When an actor is in training, we are bringing into a classroom a finished product of a person that’s accumulated over however many years we’re alive, right? So, Julia Crockett has this special freak package… I call it a freak package… that is our special collection of habits. The way we walk, the way we stand, the way we move, the way we hold ourselves, our carriage, our mannerisms, and that’s the accumulation of a lifetime of information and psychology and experience.
And so, when we start to do training, we have to do some clearing out of that. Not to neutralize but to make space for experience, right? So when we get a play and we get a character, we’re given the psychology and we have to create the body, does that make sense?

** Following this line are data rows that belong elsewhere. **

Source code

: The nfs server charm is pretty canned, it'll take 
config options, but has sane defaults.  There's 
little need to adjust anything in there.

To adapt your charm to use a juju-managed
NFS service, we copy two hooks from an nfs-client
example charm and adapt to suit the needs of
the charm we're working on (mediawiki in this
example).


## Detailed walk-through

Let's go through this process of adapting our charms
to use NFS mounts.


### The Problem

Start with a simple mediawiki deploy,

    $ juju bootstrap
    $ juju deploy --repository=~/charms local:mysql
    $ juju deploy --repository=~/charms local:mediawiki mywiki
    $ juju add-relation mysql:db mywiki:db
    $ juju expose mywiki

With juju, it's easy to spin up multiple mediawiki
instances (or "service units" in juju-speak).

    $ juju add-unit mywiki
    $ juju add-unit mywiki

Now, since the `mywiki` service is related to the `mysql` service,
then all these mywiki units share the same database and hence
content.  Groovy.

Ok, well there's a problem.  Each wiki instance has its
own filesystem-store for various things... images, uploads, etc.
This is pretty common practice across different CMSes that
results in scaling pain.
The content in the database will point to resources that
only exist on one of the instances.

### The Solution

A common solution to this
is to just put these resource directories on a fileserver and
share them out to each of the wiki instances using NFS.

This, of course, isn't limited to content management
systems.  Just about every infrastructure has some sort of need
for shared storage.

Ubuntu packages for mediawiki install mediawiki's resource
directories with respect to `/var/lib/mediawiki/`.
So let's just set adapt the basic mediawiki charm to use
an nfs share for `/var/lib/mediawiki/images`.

And so, with an actor, the first thing that we do besides getting them to move and getting them to kind of clear out their own stuff, is talk about where they see the psychology of the character and where I see it. What significant things about this person would inform their physicality.
And then there are sort of three categories that I make sure every actor tries to flush out. Which would be what is this person’s structure? So, if we were to see a silhouette of them or shine a light from behind, what would actually the shape of them be? And included in that is their gait, how they walk or their carriage. The second thing is what is their internal essence? And then the third is what are their mannerisms? And we start to kind of try different things on. Like, try leading with this part of your body, or try this kind of drive internalized, or let’s work with a metaphor of something. And sometimes it feels like swinging spaghetti at the wall at first until you’re like, “Ah, oh my gosh, that was him. That was him.” And we both will feel like, “That was it. That was it!” And then it kind of flushes out from there.
You’ve taught actors for a while now and you’ve been around them for most of your life. Do you have any advice that you can give out that might help someone who is struggling with it?
Julia Crockett: I have been talking about this with a client who’s a very successful working actor right now. She and I have been talking about this idea of the work… the work on yourself that an actor has to do. The daydreaming, the physical conditioning and training, the kind of the work on yourself as really being the project.
The work on yourself is this ocean, right? The training, the self-training is this ocean. And the jobs are just little boats that are floating on this ocean that will come and will go. And sometimes it’s really crowded, there’s a lot of boats to deal with. And sometimes it’s just the ocean.
But if you reframe that… the job itself is not the thing that I’m after, it’s the process. The perpetual process of investigation, letting go, activating my creativity. If that process becomes the point, you’re really liberated from the highs and the lows of what it is to be an actor and the peaks and the valleys.
And that’s within your control. That’s something that you have agency over. As an actor I really struggled with not having agency. A painter can go into a room and just paint. And I kept feeling like, “Why can’t I just go into a studio and act? I need all these things. I need people. I need permission to do it. I need a space to do it in. I need somebody behind a camera. I need a camera. Or I need a theater with lights.”
But if the project is actually the work on yourself, then you are in charge of that. And that’s where I think real longevity in a career comes from.